En effet, de nombreux observateurs voient cette scission comme un effort cynique pour marquer des points avec les électeurs de droite à un moment inopportun. « Le geste politique de Liberman vu les problèmes sécuritaires et diplomatiques actuels est regrettable», a estimé Chico Menashe, le commentateur diplomatique en chef sur Radio Israël. « Il aurait pu attendre, même si cela aurait réduit son gain politique ».

En ce moment, on ne sait pas encore si Netanyahu se laissera entraîner à des pressions pour lancer une opération plus large sur Gaza. Les tirs incessants de roquettes, dont certains ont ciblé Beersheva, pourraient ne laisser d’autre choix que d’agir avec force.

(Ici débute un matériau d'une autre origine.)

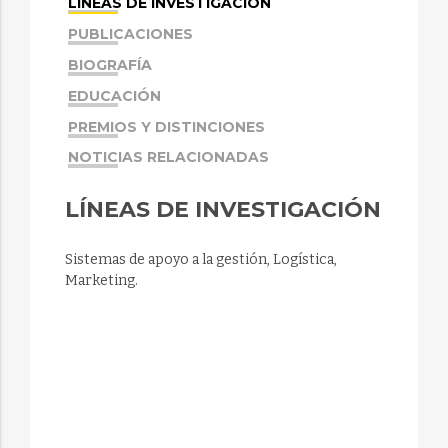
LÍNEAS DE INVESTIGACIÓN
PUBLICACIONES
BIOGRAFÍA
EDUCACIÓN
PREMIOS Y DISTINCIONES
NOTICIAS RELACIONADAS
LÍNEAS DE INVESTIGACIÓN
Sistemas de apoyo a la gestión, Logística,
Marketing.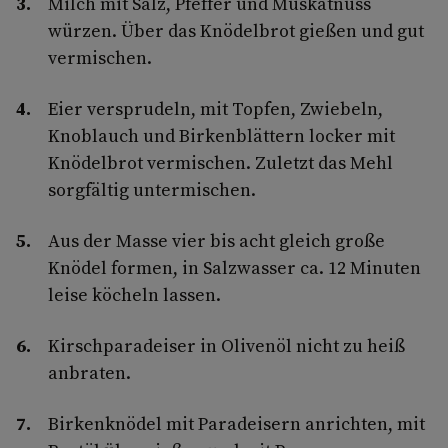
Milch mit Salz, Pfeffer und Muskatnuss
würzen. Über das Knödelbrot gießen und gut
vermischen.
Eier versprudeln, mit Topfen, Zwiebeln,
Knoblauch und Birkenblättern locker mit
Knödelbrot vermischen. Zuletzt das Mehl
sorgfältig untermischen.
Aus der Masse vier bis acht gleich große
Knödel formen, in Salzwasser ca. 12 Minuten
leise köcheln lassen.
Kirschparadeiser in Olivenöl nicht zu heiß
anbraten.
Birkenknödel mit Paradeisern anrichten, mit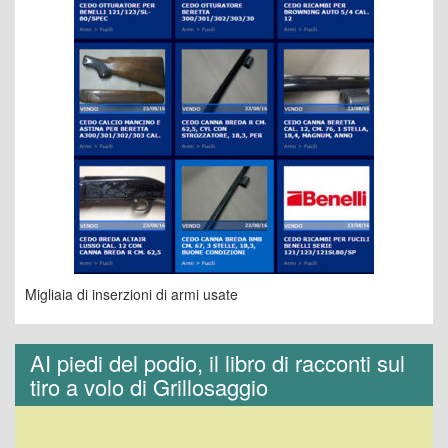
Migliaia di inserzioni di armi usate
AI piedi del podio, il libro di racconti sul
tiro a volo di Grillosaggio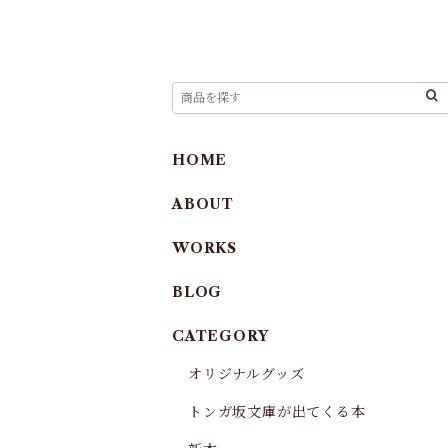
HOME
ABOUT
WORKS
BLOG
CATEGORY
オリジナルグッズ
トンガ坂文庫が出てくる本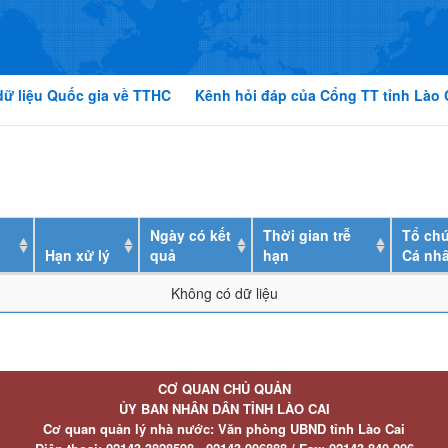
dữ liệu Quốc gia về TTHC
Kênh hỏi đáp của Cổng TT tỉnh Lào 
Ngày có kết
Thời gian trễ
Tổ chứ
Hạn xử lý
quả
hạn
Cá nh
Không có dữ liệu
CƠ QUAN CHỦ QUẢN
ỦY BAN NHÂN DÂN TỈNH LÀO CAI
Cơ quan quản lý nhà nước: Văn phòng UBND tỉnh Lào Cai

Mais il est clair pour la plupart des dirigeants et analystes israéliens – dont Liberman – que réoccuper Gaza s’apparenterait à une opération qui nécessiterait au moins six mois, coûterait de nombreuses vies, et ne serait finalement pas vraiment une option.

Liberman ne souhaite pas prendre le contrôle de la bande de Gaza, soit, mais il a vu dans la montée des tensions une chance de mettre fin à la liaison avec le Likud, qui n’était plus très commode pour ses aspirations politiques. Quand il a forgé l’alliance avec Netanyahu en octobre 2012, Liberman avait espéré pouvoir hériter du bureau du Premier ministre et pouvoir gouverner le plus grand parti de droite du pays.

Vu que cela serait impossible – il y a trop de résistance au sein du Likud – il a dû trouver un moyen de sortir du partenariat.

Le fait d’être numéro 2 a pu aussi à certains égards restreindre Liberman dans sa posture de faucon habituelle. Mais le ministre des Affaires étrangères a rarement hésité à contredire le Premier ministre ou à parler librement sur les questions controversées. Avec des exceptions toutefois, comme en janvier où il avait loué John Kerry pour ses efforts de rétablissement de la paix (il a semblé alors se positionner pour un public plus centriste).

Appeler à une opération militaire forte pour rétablir le calme dans le Sud permet maintenant à un Liberman « libéré » de s’adresser à des électeurs de droite quelque peu désemparés suite à l’enlèvement et à l’assassinat des trois adolescents israéliens.